The importance of ensuring that your home is insured to its correct value cannot be over-emphasised because losing an investment of this magnitude will have a devastating impact on your future
Standing by watching a fire or flood waters destroying our homes is not something we like to think about. However, the fact that the home and its contents are insured does bring a little comfort…until it becomes apparent that the pay-out isn't going to be enough to replace the home.
Homeowners insurance isn't something that we dwell on. Yes, we may grudgingly pay the monthly instalments (after all, nothing is ever going to happen) but that's about as far as it goes. The importance of ensuring that your home is insured to its correct value cannot be over-emphasised because losing an investment of this magnitude will have a devastating impact on your future; both in the short and long term.
Homeowners are responsible for insuring their homes for the correct value and because of this it's imperative to make sure that the home is insured for its replacement value. So, what is the true replacement value of your home? Firstly, it's important to know that it's not necessarily the purchase price. Building costs in South Africa are high (recent reports indicate that building a new home costs around 30 percent more than buying an existing property) and this needs to be factored into the equation.
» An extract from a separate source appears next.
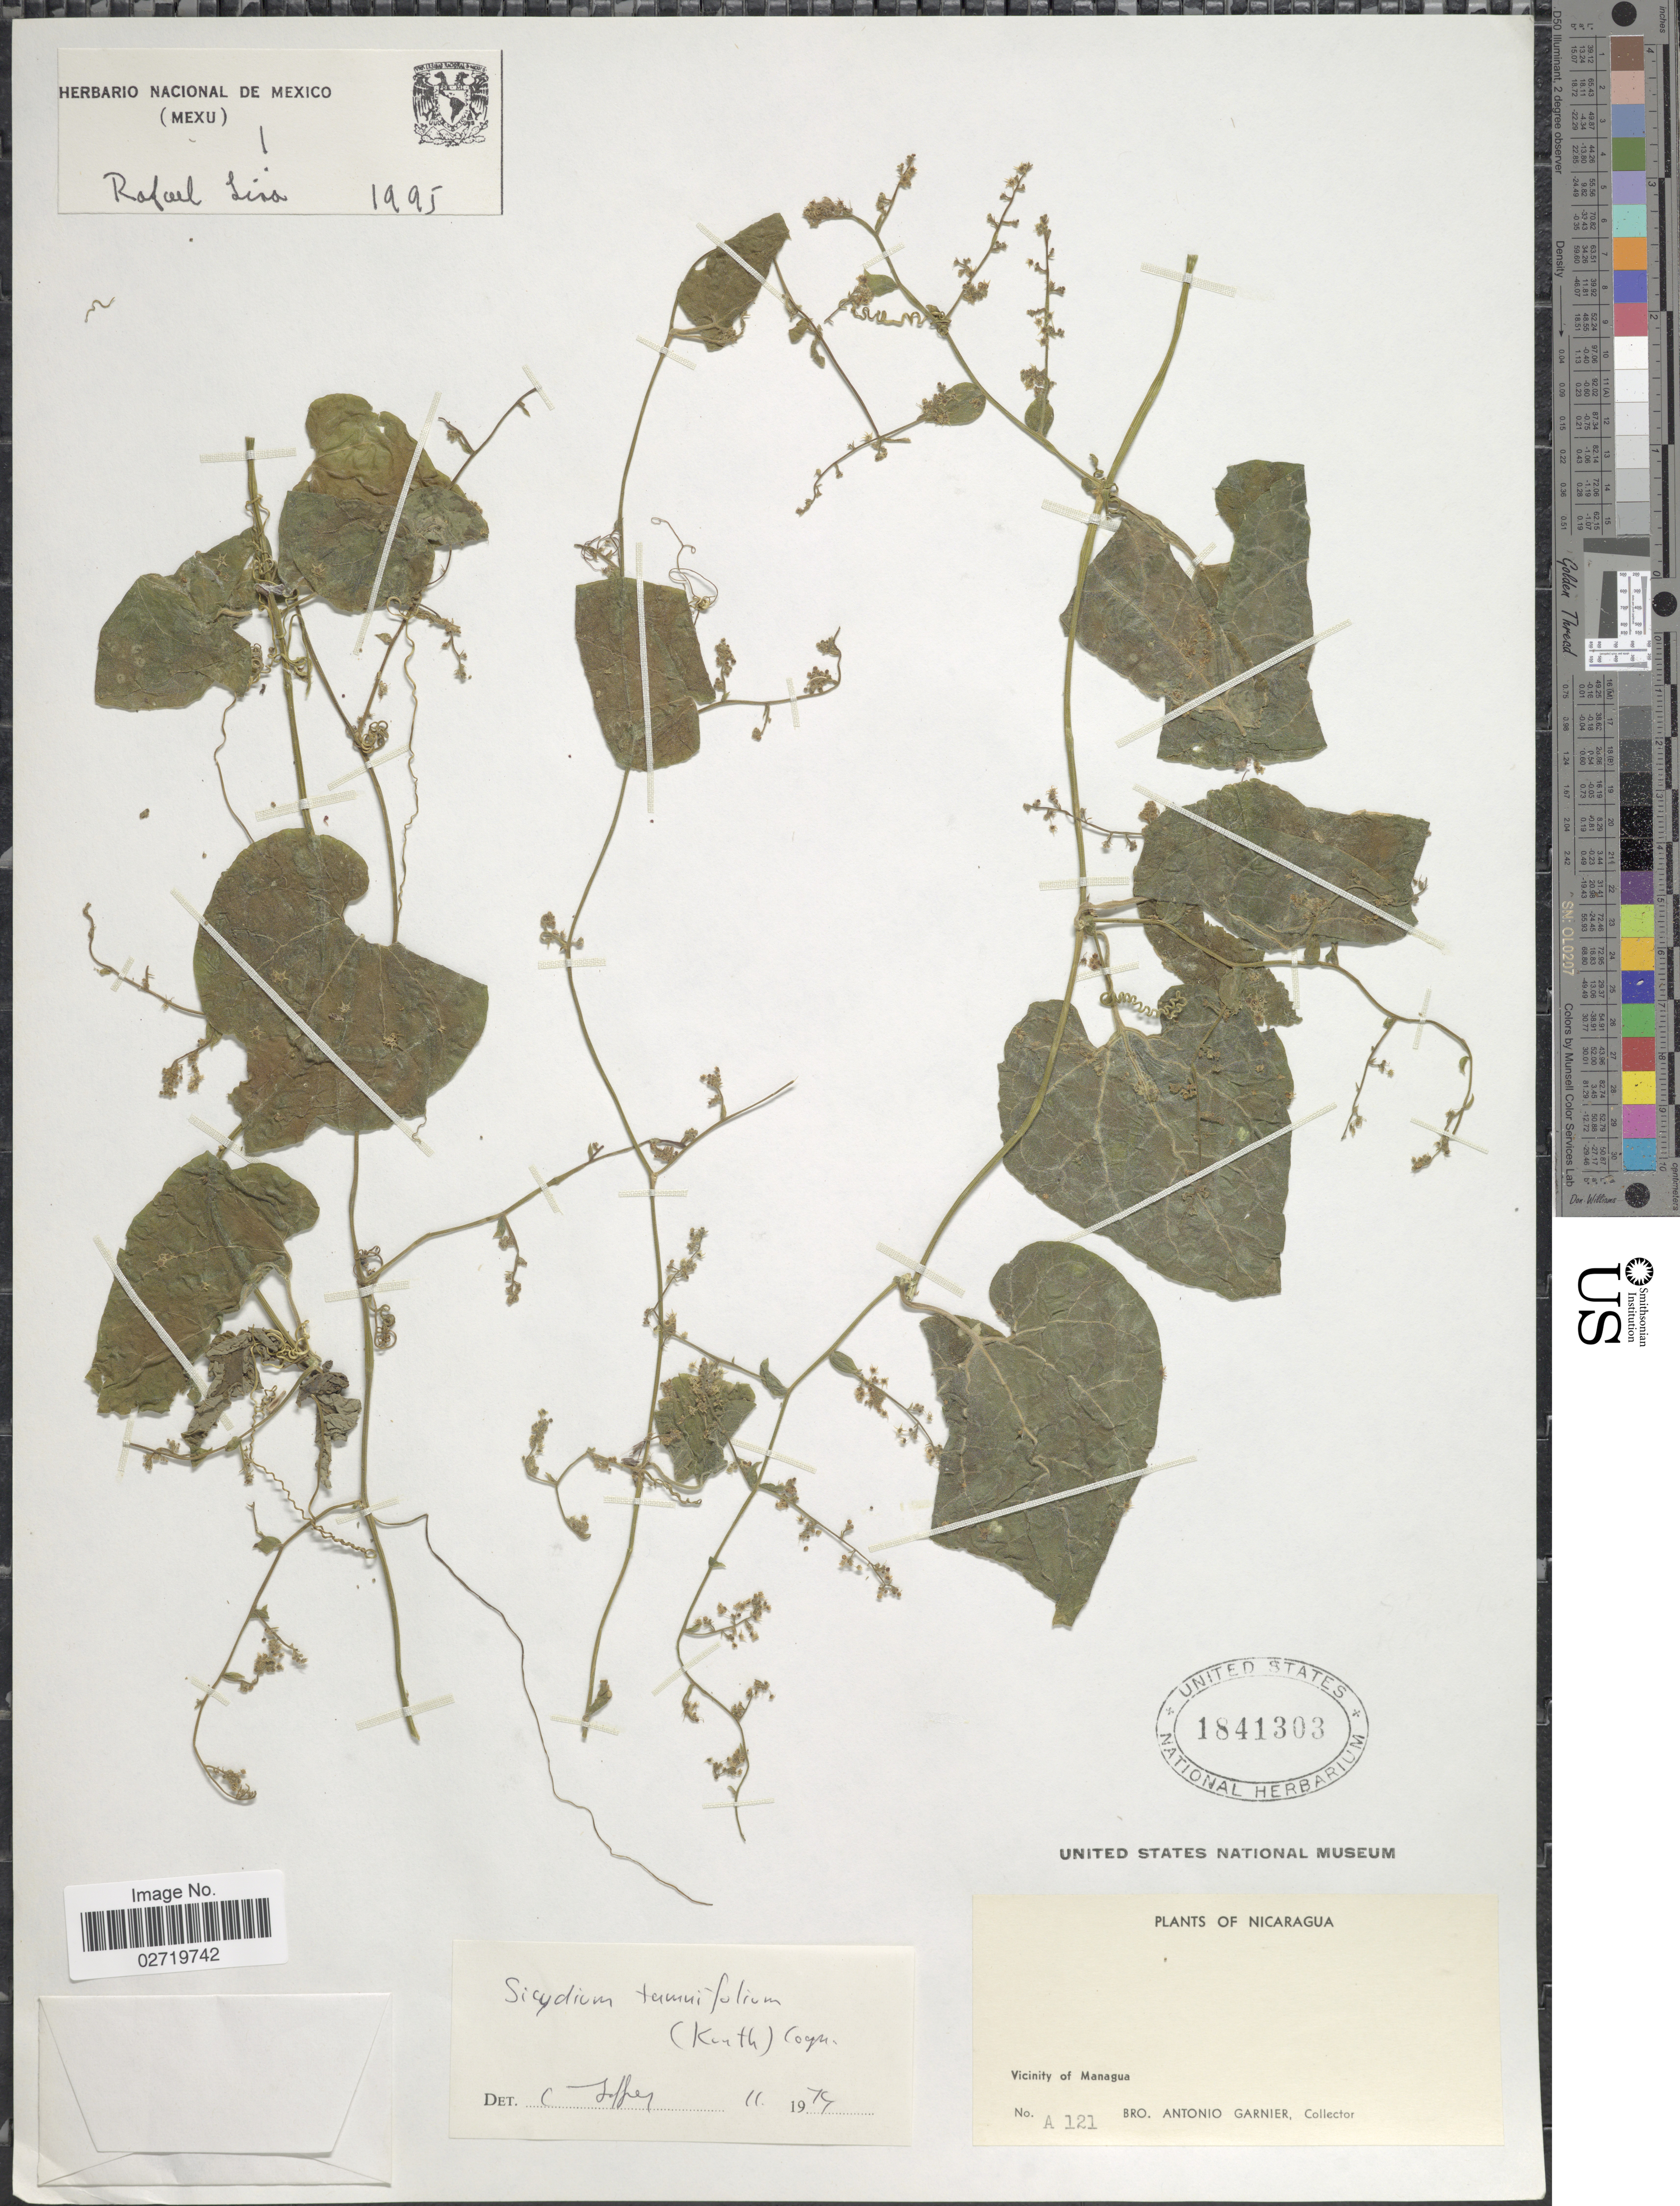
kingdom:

If you need a bond, your bank will most probably provide you with a fairly accurate valuation. However, bear in mind that the bank only has to cover itself and the monies advanced on the mortgage, so you may want a second opinion. The other reason to seek a second opinion is you may be able to save some money on your premiums by shopping around. The ins and outs of the factors that go into producing an accurate valuation are beyond the scope of this article and best left to a professional valuator.
Just as there is a risk of over-insuring a property, so too is there a risk of under-insuring it.
“Those who are under insured are going to have problems with a claim,” says Wynand van Vuuren, Head of Legal and Claims, King Price Insurance. “To give an example a person who owns a R1-million property who chooses to only insure the property for R500 000 is going to run into problems if and when he needs to claim, mainly because the insurer will generally only settle for fifty percent of the claim. Although this could prove problematic for those with a small claim, it will be devastating for those whose home is totally destroyed.”
Van Vuuren notes that it's important to remember that the insurable amount involves much more than bricks and mortar.
“Its vital to incorporate the cost of replacing fixtures in the home and homeowners should automatically reassess their insurance needs if they’ve made internal or external improvements on the property. Update the policy if you have installed a new kitchen or bathroom or built any form of extension on the property. It's important to remember energy-saving devices such as geysers add value to a home and the cost of replacement is usually higher than the standard electrical units. Likewise, the cost of replacing items such as air conditioners and items that electronically control various appliances around the home should all be covered.
Homeowner’s insurance should be reassessed on an annual basis regardless of whether improvements are made. Builders should be able to give you an idea of the value of the home, however, if you have doubts or concerns, it may be an idea to call in the services of a professional valuator, particularly if the home has been owned for a long time. The essential point is that no one should assume the replacement value of their home. Remember the cost of replacing the property is not linked to market value, it's connected to the true cost of rebuilding your home.